= Denis Obua (footballer) =

Ugandan soccer player (1947-2010)

Denis Obua (13 June 1947 – 4 May 2010) was a former Ugandan association football player and administrator, who played on the left-wing for Uganda between 1968 and 1977 and later served as president of the Federation of Uganda Football Associations (FUFA) and chairman of the Council for East and Central Africa Football Associations (CECAFA).

==Playing career==

===Club career===

Denis Otim Obua was born on 13 June 1947 in the village of Akol in the Amolatar District of Uganda. He was educated at Boroboro Junior School and Manjasi High School, Tororo, where, in 1967, his talent was recognised and he was signed by Coffee United FC. The following year he joined Police FC, with whom he pursued parallel careers as a footballer and a policeman. In 1977, Obua was the league's top goalscorer, with 24 goals, but after Police were relegated at the end of the 1978 season he joined Maroons FC of Luzira.
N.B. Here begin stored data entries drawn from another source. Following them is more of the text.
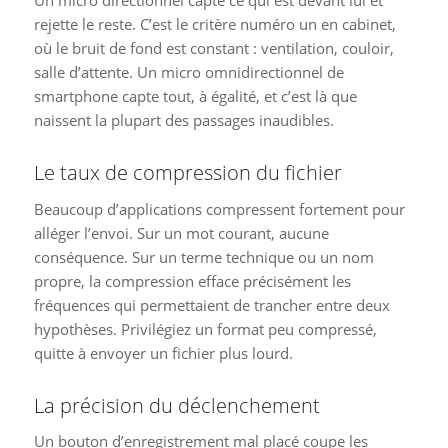
rejette le reste. C’est le critère numéro un en cabinet,
où le bruit de fond est constant : ventilation, couloir,
salle d’attente. Un micro omnidirectionnel de
smartphone capte tout, à égalité, et c’est là que
naissent la plupart des passages inaudibles.
Le taux de compression du fichier
Beaucoup d’applications compressent fortement pour
alléger l’envoi. Sur un mot courant, aucune
conséquence. Sur un terme technique ou un nom
propre, la compression efface précisément les
fréquences qui permettaient de trancher entre deux
hypothèses. Privilégiez un format peu compressé,
quitte à envoyer un fichier plus lourd.
La précision du déclenchement
Un bouton d’enregistrement mal placé coupe les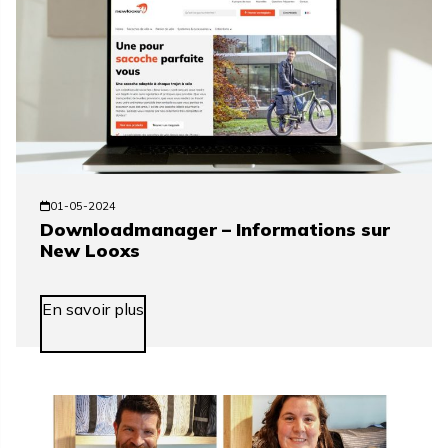
01-05-2024
Downloadmanager – Informations sur
New Looxs
En savoir plus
Obua only played for Maroons for one season. In April 1979, the Ugandan dictator, Idi Amin, was ousted and, during the unstable period that followed, several players from Simba FC—a team which, at that time, was drawn entirely from serving Army officers—were arrested. To avoid a similar fate, Obua and a number of other soccer players fled to Kenya, where he played for Luo Union. He returned to Uganda in 1980 and rejoined Police FC, but could not regain his form and retired. In 1983, he came out of retirement and joined Villa SC, who had won the Ugandan Premier League championship the previous year.

Obua played for Villa in both second round matches of the 1983 African Cup of Champions Clubs, but, just before the first leg of the quarter-finals, he was injured in an incident that brought his playing career to an end. He was in a bar in Kamwokya when it was attacked by gunmen, who began shooting indiscriminately at the customers. Obua was shot in the abdomen and, though he was flown to West Germany for treatment, he was unable to resume playing.

===International career===

Denis Obua was called up to the national squad in 1967 and soon established himself in the left wing position. In 1968, he was selected to represent East Africa in a game against visiting English club West Bromwich Albion. Against Zanzibar in the 1969 East Africa Challenge Cup, he scored four goals in Uganda's 7–1 win and was a member of Uganda's CECAFA Cup-winning team on six occasions.

He represented Uganda in three Africa Cup of Nations tournaments, in 1968, 1974 and 1976, scoring one of Uganda's two goals in the latter tournament, but was dropped from the squad before the 1978 African Cup of Nations, in which Uganda reached the final.

Denis Obua is regarded as one of the best players to play at no. 11 for Uganda.

==Career as an administrator==

In 1984 Obua started a new career as a coach, initially on a part-time basis, with his old club, Police FC. In 1995, he became the full-time coach and, under his guidance, the club gained promotion back to the Super League after a 19-year absence. At the national level, Obua managed the Uganda youth team at the 1991 All-Africa Games and in 1995 he managed the Uganda 'B' team that reached the final of the 1995 CECAFA Cup. In 1998, he was offered the post of coach to the national team, but turned it down. Instead, in December that year, he contested and won the election for president of FUFA. In 2001, he was re-elected to a second term and in 2003 he also became chairman of the Council for East and Central Africa Football Associations (CECAFA).

Beginning in late 2004, Obua was involved in controversy over the management of FUFA. On 30 November 2004, he announced that the executive board's term of office had expired; this was disputed by Obua's predecessor as FUFA president, Twaha Kakaire. Obua announced that new elections would be held in February 2005, but, a few days before the elections were due to be held, Uganda's Sports Minister suspended FUFA, pending an investigation of its affairs. A fortnight later, Obua announced that he was resigning as FUFA president. A pressure group of Ugandan soccer fans then brought charges against Obua and FUFA's former secretary-general, alleging that they had embezzled funds while in office. Obua was in Kenya on CECAFA business when the charges were laid and on his return to Kampala he was arrested for failing to appear in court. and spent two weeks in jail. Subsequently, Obua was one of 17 FUFA officials named by Uganda's Inspector General of Government as having been responsible for gross mismanagement of finances; the 17 were order to refund varying amounts to FUFA or face prosecution.

Obua continued to serve as chairman of CECAFA until his term expired, in 2007; he was appointed honorary chairman for CECAFA's General Assembly in 2007 and remained an honorary member until his death.

==Family==

Denis Obua fathered 18 children. His son David is a former Ugandan international and played for Hearts in the Scottish Premier League. Another son, Eric, plays for SC Villa in the Ugandan Super League, while a third, Kevin, plays for his school, St Mary's Secondary School, Kitende. A daughter, Sarah Desire Birungi, captains the National Insurance Corporation netball team in Uganda's National Netball League.